The conflict ended on July 27, 1953 with around three million casualties from 37 months of fighting, but without a peace agreement.
Instead an armistice was signed, creating an uneasy truce that divided a peninsula -- and countless Korean families -- into a communist North and an American-backed South.
Today, 37,000 U.S. troops remain in South Korea in an alliance between Seoul and Washington that forms the centerpiece of American strategy for deterring North Korea and maintaining regional stability.
Now, though, that stability is under threat.
North Korea's decision to restart its nuclear reactor at Yongbyon, its expulsion of international inspectors, and its withdrawal from the nuclear non-proliferation treaty has created what some have described as the worst security crisis in Northeast Asia in years.
Topping those concerns is North Korea's nuclear intentions.
"If the five or six bombs' worth of plutonium they are sitting on ends up going into nuclear weapons, then I think we are really reaching a watershed moment where the U.S., its troops in the region and its allies are threatened by a nuclear North Korea, with, I think, very significant regional and global consequences," says Jon Wolfsthal from the Carnegie Endowment for International Peace.
But the U.S. and South Korea remain sharply at odds over how to deal with North Korea.
Pyongyang has repeatedly called for direct talks with Washington, and says its dispute is only with the United States.
Those calls though have brought little in the way of answers from Washington, which maintains that it won't be bullied into any concessions.
"We are prepared to talk directly with the North Koreans to explain what they have to do to come back into compliance with their international obligations, but we will not negotiate with them in a fashion that rewards bad behavior or that is submission to blackmail," U.S. Undersecretary of State for Arms Control John Bolton says.
Pushing for diplomacy
But the United States' ally, South Korea, is pushing for diplomacy and has seen recent inroads towards a resolution of the crisis.
"I think that the best means of peaceful solution is dialogue, and rather than unilaterally demanding that North Korea abandon its nuclear ambitions, I think both parties have to come to the table for negotiations and dialogue," South Korean President-elect Roh Moo Hyun says.
Roh, who has backed current President Kim Dae-jung's "Sunshine Policy" of engagement with the communist North, has also called for a summit with North Korea's Kim Il Jong when he takes office later this year.
As a follow up to high-level inter-Korean talks last week, South Korea has dispatched two presidential envoys to Pyongyang.

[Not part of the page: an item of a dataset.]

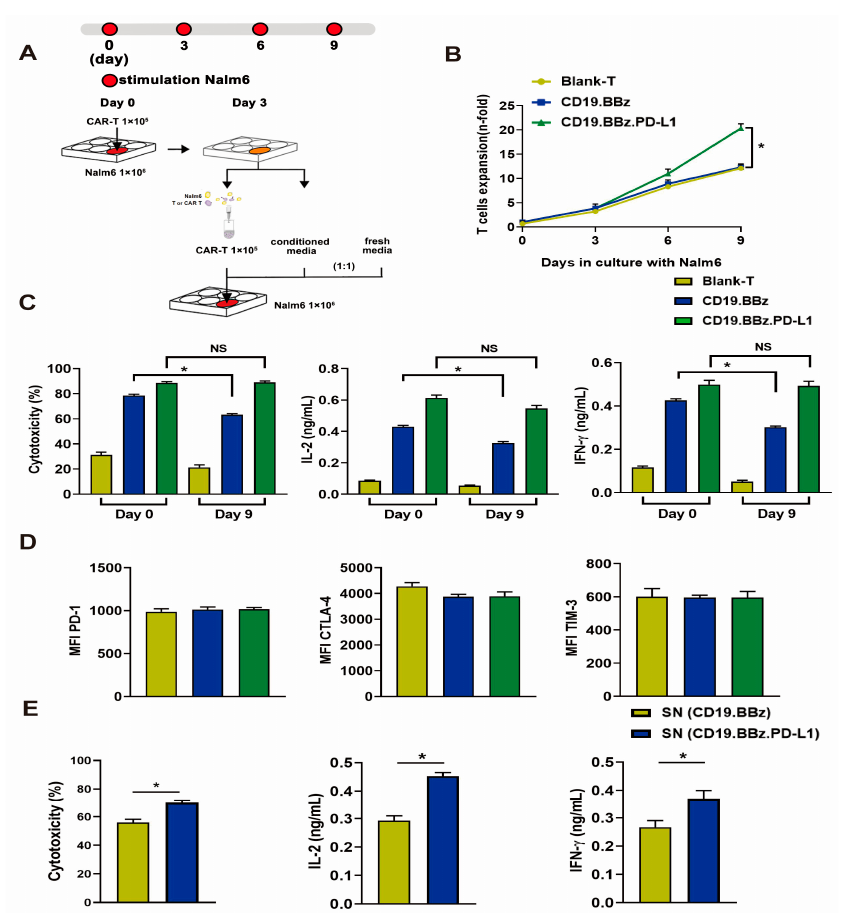
Figure 3. Effects of antigenic stimulation on cell exhaustion, cytotoxicity, cell proliferation, and cytokine secretion by blank T, CD19.BBz CAR T, and CD19.BBz.PD-L1 CAR T cells. ( A ) Scheme of the experimental procedure: 1 × 10 5 blank T cells and CAR T cells were co-cultured with 1 × 10 6 Nalm6 cells for 3 days. The culture supernatant (conditioned media) was collected and filtered. T cells were isolated by MACS CD3 microbeads, 1 × 10 5 T cells resuspended in a medium containing equal amounts of conditioned medium and fresh medium, and co-cultured with 1 × 10 6 Nalm6 cells for another 3 days. This process was repeated one more time at day 6, and the cell exhaustion experiment lasted for 9 days in total. ( B ) During the prolonged antigenic stimulation, T cells were isolated by CD3 microbeads and analyzed for cell proliferation ( n = 3). ( C ) The cytotoxicity and the cytokine secretion were measured before (day 0) and after (day 9) antigen stimulation at the E:T ratio of 1:10 ( n = 3). ( D ) The expression of T cell surface makers PD-1, CTLA-4, TIM-3 was measured by flow cytometry, and the mean fluorescence intensity (MFI) was calculated using FlowJo ( n = 3). ( E ) The effects of PD-L1 scFv secreted by CAR T cells on the cytotoxicity and cytokine secretion of CD19.BBz CAR T cells. CD19.BBz CAR T cells was co-cultured with Nalm6-Luc cells for 48 h at the E:T ratio of 10:1 ( n = 3), SN: supernatant. A total of 4 healthy donors were enrolled in our studies and we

Despite diplomatic efforts appearing to be making progress, there's a growing chorus of voices in Washington arguing that the only solution is the collapse of the North Korean regime.
"We've already begun to talk about regime change in North Korea. It is the clearest way for us to come to the assistance of people who are being repressed and it is the only way of getting lasting non-proliferation results," says Henry Sokolski from the Non-Proliferation Policy Education Center.
The outlines of a possible diplomatic deal are clear enough. North Korea wants security guarantees from the U.S. in return for an end to Pyongyang's nuclear efforts.
But putting the pieces of this diplomatic puzzle together remains a daunting challenge.
While South Korea has taken the initiative by sending a high level delegation to meet the North Korean leader, Pyongyang insists that only direct talks with the U.S. can resolve the crisis.
And this is something the Bush administration has thus far steadfastly refused to agree to.